(THE PROBLEM) Work through the records below and tally every line containing "abus". Reply with the total alone.

= Beginning of Section =

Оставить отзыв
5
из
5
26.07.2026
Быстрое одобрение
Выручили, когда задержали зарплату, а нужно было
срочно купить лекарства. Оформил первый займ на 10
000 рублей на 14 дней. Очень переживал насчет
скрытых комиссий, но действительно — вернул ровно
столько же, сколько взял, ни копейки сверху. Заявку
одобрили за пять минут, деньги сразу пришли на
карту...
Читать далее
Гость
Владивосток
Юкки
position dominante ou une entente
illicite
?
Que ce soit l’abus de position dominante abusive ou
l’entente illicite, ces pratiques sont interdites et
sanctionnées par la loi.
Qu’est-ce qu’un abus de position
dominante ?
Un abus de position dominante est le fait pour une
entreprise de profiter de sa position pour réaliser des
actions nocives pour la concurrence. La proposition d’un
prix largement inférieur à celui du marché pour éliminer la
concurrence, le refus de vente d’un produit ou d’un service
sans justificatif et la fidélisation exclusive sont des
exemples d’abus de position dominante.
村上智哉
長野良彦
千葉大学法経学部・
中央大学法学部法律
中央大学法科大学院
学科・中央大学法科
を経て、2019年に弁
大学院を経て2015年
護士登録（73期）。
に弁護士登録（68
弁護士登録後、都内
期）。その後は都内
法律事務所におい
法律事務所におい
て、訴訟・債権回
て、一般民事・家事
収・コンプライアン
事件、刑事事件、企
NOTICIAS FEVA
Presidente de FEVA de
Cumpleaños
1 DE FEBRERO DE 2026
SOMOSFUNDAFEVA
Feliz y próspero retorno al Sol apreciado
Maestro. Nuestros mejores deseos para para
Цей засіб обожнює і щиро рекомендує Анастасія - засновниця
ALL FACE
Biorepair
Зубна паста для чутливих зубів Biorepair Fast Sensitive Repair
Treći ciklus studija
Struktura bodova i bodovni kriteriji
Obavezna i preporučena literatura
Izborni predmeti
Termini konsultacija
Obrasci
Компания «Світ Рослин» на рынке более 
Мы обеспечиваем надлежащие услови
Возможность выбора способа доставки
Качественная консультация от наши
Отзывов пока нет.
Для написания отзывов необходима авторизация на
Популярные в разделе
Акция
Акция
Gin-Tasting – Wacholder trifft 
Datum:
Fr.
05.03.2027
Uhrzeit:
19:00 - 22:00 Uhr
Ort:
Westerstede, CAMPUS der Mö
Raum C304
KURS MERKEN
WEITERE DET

= End of Section =

(FINISHED TASK) 4